### DESCRIPTION OF THE TASK
Verbatim copy, images removed: write out the entries below.

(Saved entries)
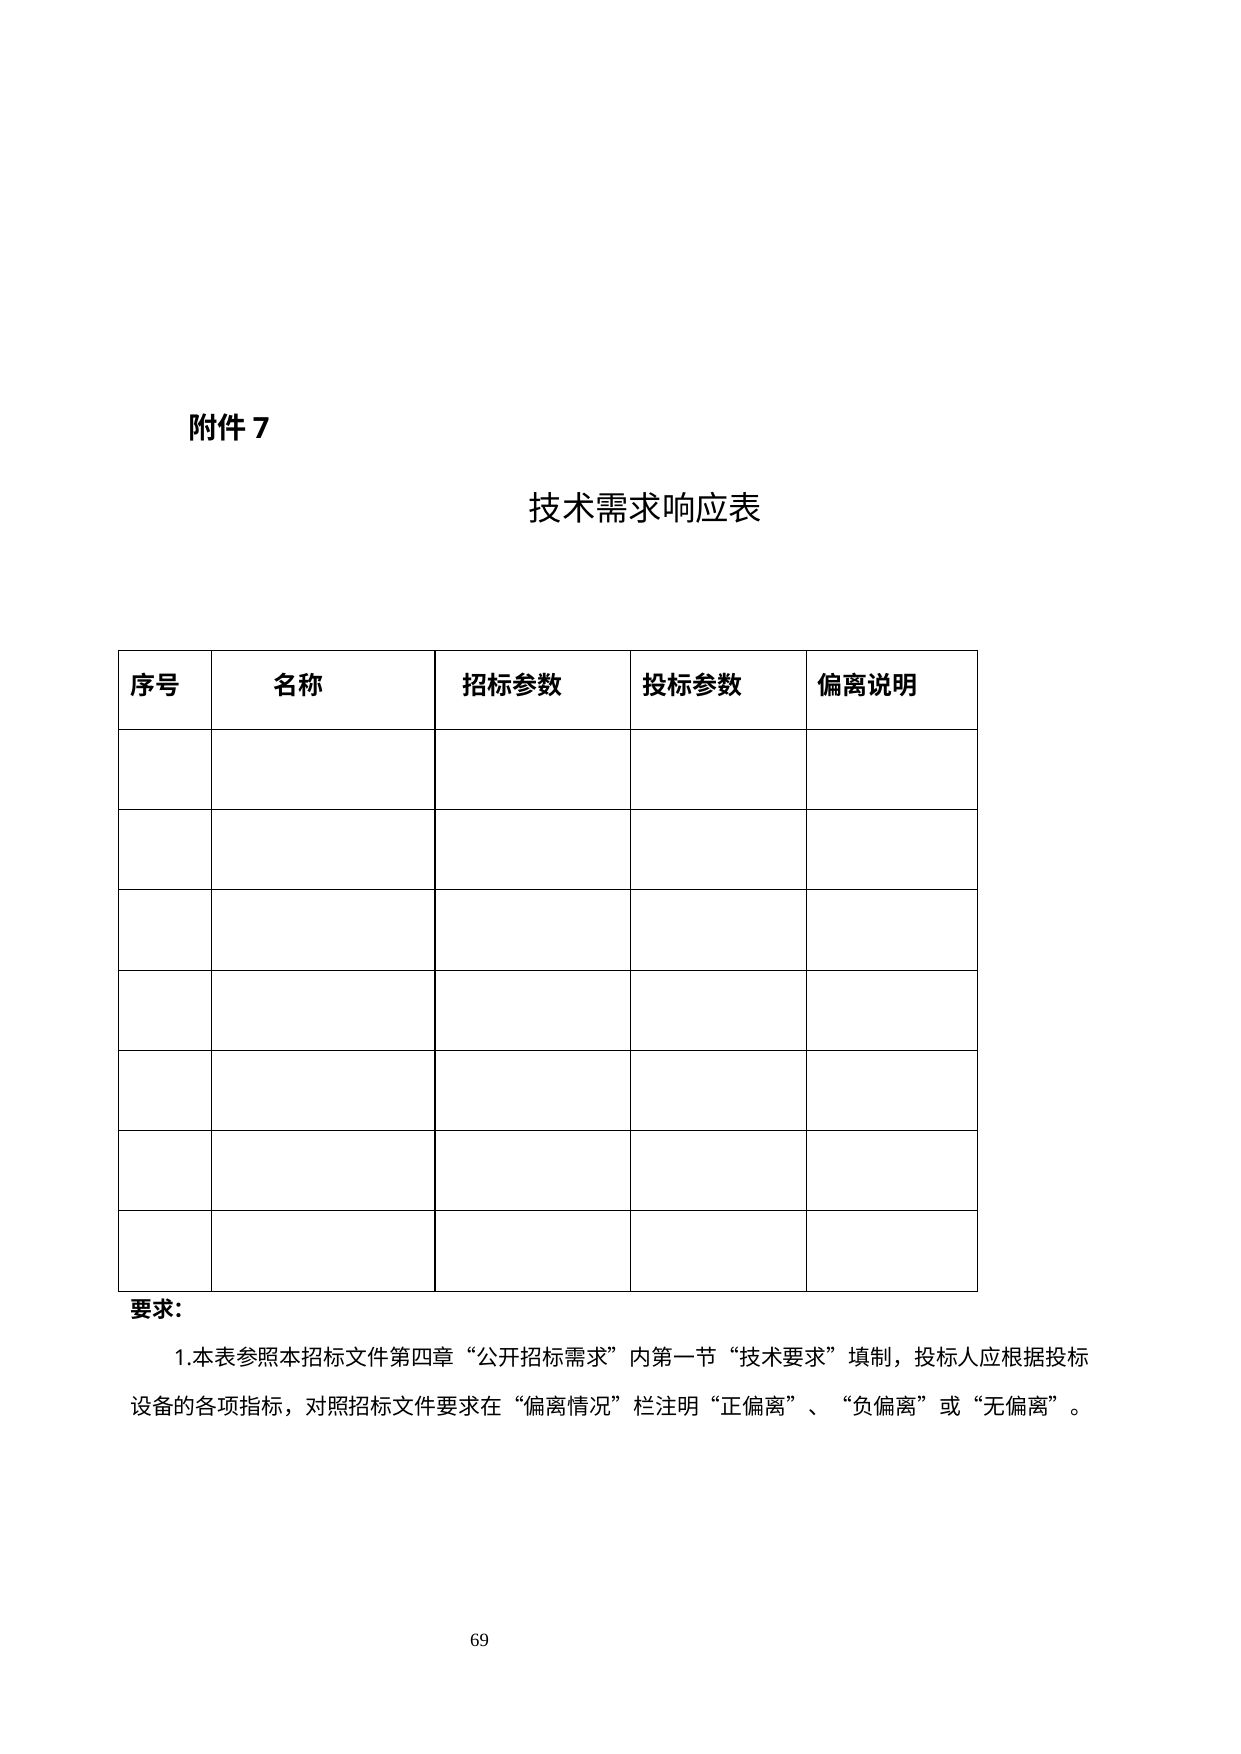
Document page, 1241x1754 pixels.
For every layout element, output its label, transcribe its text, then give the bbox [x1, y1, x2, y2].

table_header 招标参数 [436, 651, 630, 728]
table_cell [212, 1051, 434, 1130]
text 技术需求响应表 [180, 473, 1110, 538]
table_cell [119, 890, 211, 969]
table_cell [631, 1051, 806, 1130]
table_cell [119, 1131, 211, 1210]
text 1.本表参照本招标文件第四章“公开招标需求”内第一节“技术要求”填制，投标人应根据投标设备的各项指标，对照招标文件要求在“偏离情况”栏注明“正偏离”、“负偏离”或“无偏离”。 [130, 1340, 1102, 1421]
table_cell [436, 810, 630, 889]
text 要求： [130, 1292, 1102, 1324]
table_cell [436, 730, 630, 809]
table_cell [212, 730, 434, 809]
table_cell [631, 890, 806, 969]
table_cell [807, 1051, 977, 1130]
table_cell [119, 1051, 211, 1130]
table_header 投标参数 [631, 651, 806, 728]
table_cell [212, 890, 434, 969]
table_cell [119, 810, 211, 889]
table_cell [436, 971, 630, 1050]
table_cell [436, 1211, 630, 1291]
table_cell [807, 1131, 977, 1210]
table_cell [119, 1211, 211, 1291]
table_cell [631, 810, 806, 889]
table_cell [119, 971, 211, 1050]
table_cell [212, 1211, 434, 1291]
table_cell [212, 971, 434, 1050]
table_cell [436, 1131, 630, 1210]
table_cell [807, 810, 977, 889]
table_cell [119, 730, 211, 809]
table_cell [631, 1211, 806, 1291]
table_header 偏离说明 [807, 651, 977, 728]
table_cell [807, 971, 977, 1050]
table_cell [212, 1131, 434, 1210]
table_cell [436, 1051, 630, 1130]
table_cell [807, 1211, 977, 1291]
table_header 序号 [119, 651, 211, 728]
table_cell [807, 730, 977, 809]
table_cell [631, 971, 806, 1050]
text 附件7 [130, 404, 1110, 447]
table_header 名称 [212, 651, 434, 728]
table_cell [631, 1131, 806, 1210]
table_cell [631, 730, 806, 809]
table_cell [212, 810, 434, 889]
table_cell [436, 890, 630, 969]
table_cell [807, 890, 977, 969]
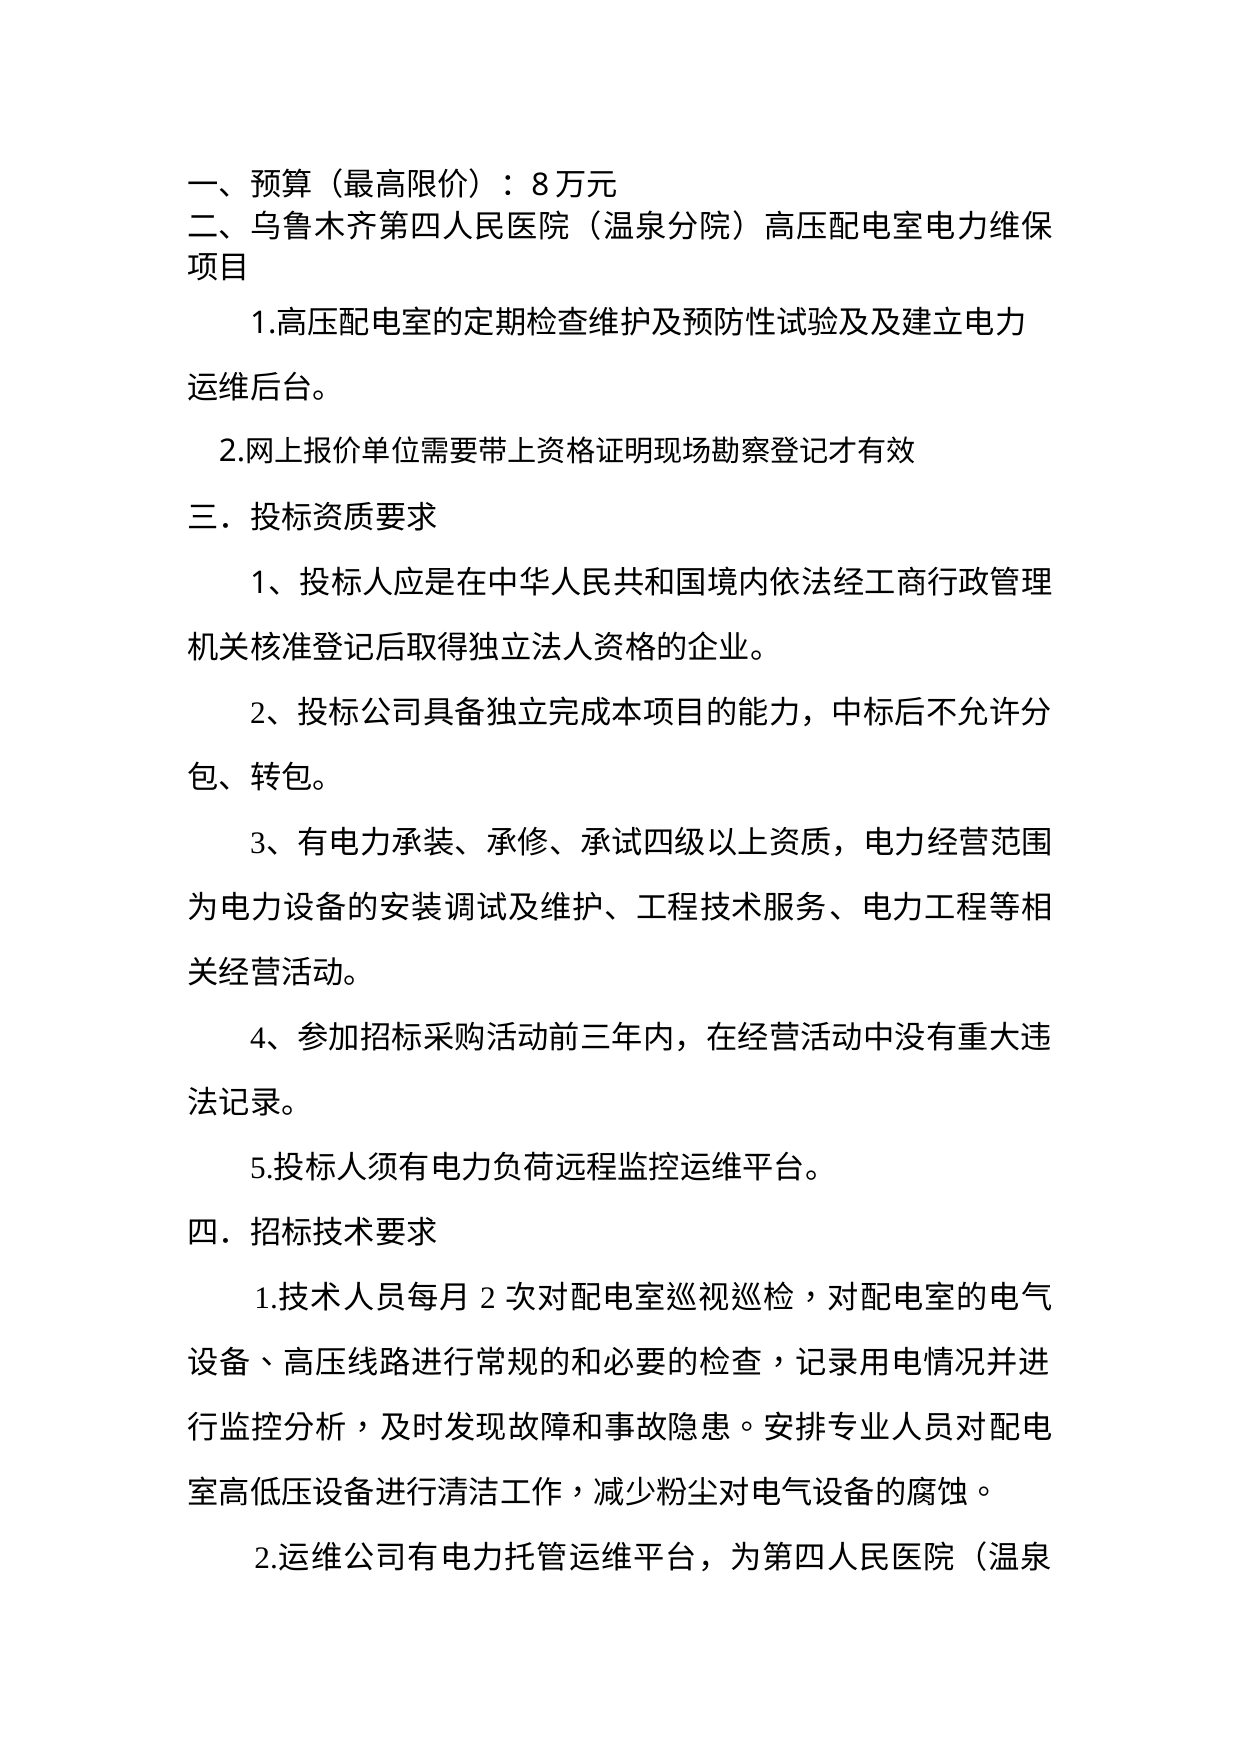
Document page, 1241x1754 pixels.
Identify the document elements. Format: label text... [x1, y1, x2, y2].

text 1.高压配电室的定期检查维护及预防性试验及及建立电力 [187, 287, 1053, 352]
list 1.技术人员每月 2 次对配电室巡视巡检，对配电室的电气设备、高压线路进行常规的和必要的检查，记录用电情况并进行监控分析，及时发现故障和事故隐患。安排专业人员对配电室高低压设备进行清洁工作，减少粉尘对电气设备的腐蚀。 [187, 1262, 1053, 1522]
text 4、参加招标采购活动前三年内，在经营活动中没有重大违法记录。 [187, 1002, 1053, 1132]
text 2、投标公司具备独立完成本项目的能力，中标后不允许分包、转包。 [187, 677, 1053, 807]
text 运维后台。 [187, 352, 1053, 417]
text 5.投标人须有电力负荷远程监控运维平台。 [187, 1132, 1053, 1197]
text 四．招标技术要求 [187, 1197, 1053, 1262]
list 乌鲁木齐第四人民医院（温泉分院）高压配电室电力维保项目 [187, 204, 1053, 287]
text 三．投标资质要求 [187, 482, 1053, 547]
text 2.网上报价单位需要带上资格证明现场勘察登记才有效 [187, 417, 1053, 482]
list 预算（最高限价）：8万元 [187, 162, 1053, 204]
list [187, 1522, 1053, 1587]
text 1、投标人应是在中华人民共和国境内依法经工商行政管理机关核准登记后取得独立法人资格的企业。 [187, 547, 1053, 677]
text 3、有电力承装、承修、承试四级以上资质，电力经营范围为电力设备的安装调试及维护、工程技术服务、电力工程等相关经营活动。 [187, 807, 1053, 1002]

### ANSWER AREA
Document page, 1241x1754 pixels.
For every layout element, output its label, transcribe its text, then give the bbox [x1, y1, x2, y2].

table_header 招标参数 [436, 651, 630, 728]
table_cell [212, 1051, 434, 1130]
text 技术需求响应表 [180, 473, 1110, 538]
table_cell [119, 890, 211, 969]
table_cell [631, 1051, 806, 1130]
table_cell [119, 1131, 211, 1210]
text 1.本表参照本招标文件第四章“公开招标需求”内第一节“技术要求”填制，投标人应根据投标设备的各项指标，对照招标文件要求在“偏离情况”栏注明“正偏离”、“负偏离”或“无偏离”。 [130, 1340, 1102, 1421]
table_cell [436, 810, 630, 889]
text 要求： [130, 1292, 1102, 1324]
table_cell [436, 730, 630, 809]
table_cell [212, 730, 434, 809]
table_cell [631, 890, 806, 969]
table_cell [807, 1051, 977, 1130]
table_cell [119, 1051, 211, 1130]
table_header 投标参数 [631, 651, 806, 728]
table_cell [212, 890, 434, 969]
table_cell [119, 810, 211, 889]
table_cell [436, 971, 630, 1050]
table_cell [436, 1211, 630, 1291]
table_cell [807, 1131, 977, 1210]
table_cell [119, 1211, 211, 1291]
table_cell [631, 810, 806, 889]
table_cell [119, 971, 211, 1050]
table_cell [212, 1211, 434, 1291]
table_cell [212, 971, 434, 1050]
table_cell [436, 1131, 630, 1210]
table_cell [807, 810, 977, 889]
table_cell [119, 730, 211, 809]
table_cell [631, 1211, 806, 1291]
table_header 偏离说明 [807, 651, 977, 728]
table_cell [807, 971, 977, 1050]
table_cell [212, 1131, 434, 1210]
table_cell [436, 1051, 630, 1130]
table_cell [807, 1211, 977, 1291]
table_header 序号 [119, 651, 211, 728]
table_cell [807, 730, 977, 809]
table_cell [631, 971, 806, 1050]
text 附件7 [130, 404, 1110, 447]
table_header 名称 [212, 651, 434, 728]
table_cell [631, 1131, 806, 1210]
table_cell [631, 730, 806, 809]
table_cell [212, 810, 434, 889]
table_cell [436, 890, 630, 969]
table_cell [807, 890, 977, 969]
Document page, 1241x1754 pixels.
Identify the document elements. Format: label text... [x1, y1, x2, y2].

text 1.高压配电室的定期检查维护及预防性试验及及建立电力 [187, 287, 1053, 352]
list 1.技术人员每月 2 次对配电室巡视巡检，对配电室的电气设备、高压线路进行常规的和必要的检查，记录用电情况并进行监控分析，及时发现故障和事故隐患。安排专业人员对配电室高低压设备进行清洁工作，减少粉尘对电气设备的腐蚀。 [187, 1262, 1053, 1522]
text 4、参加招标采购活动前三年内，在经营活动中没有重大违法记录。 [187, 1002, 1053, 1132]
text 2、投标公司具备独立完成本项目的能力，中标后不允许分包、转包。 [187, 677, 1053, 807]
text 运维后台。 [187, 352, 1053, 417]
text 5.投标人须有电力负荷远程监控运维平台。 [187, 1132, 1053, 1197]
text 四．招标技术要求 [187, 1197, 1053, 1262]
list 乌鲁木齐第四人民医院（温泉分院）高压配电室电力维保项目 [187, 204, 1053, 287]
text 三．投标资质要求 [187, 482, 1053, 547]
text 2.网上报价单位需要带上资格证明现场勘察登记才有效 [187, 417, 1053, 482]
list 预算（最高限价）：8万元 [187, 162, 1053, 204]
list [187, 1522, 1053, 1587]
text 1、投标人应是在中华人民共和国境内依法经工商行政管理机关核准登记后取得独立法人资格的企业。 [187, 547, 1053, 677]
text 3、有电力承装、承修、承试四级以上资质，电力经营范围为电力设备的安装调试及维护、工程技术服务、电力工程等相关经营活动。 [187, 807, 1053, 1002]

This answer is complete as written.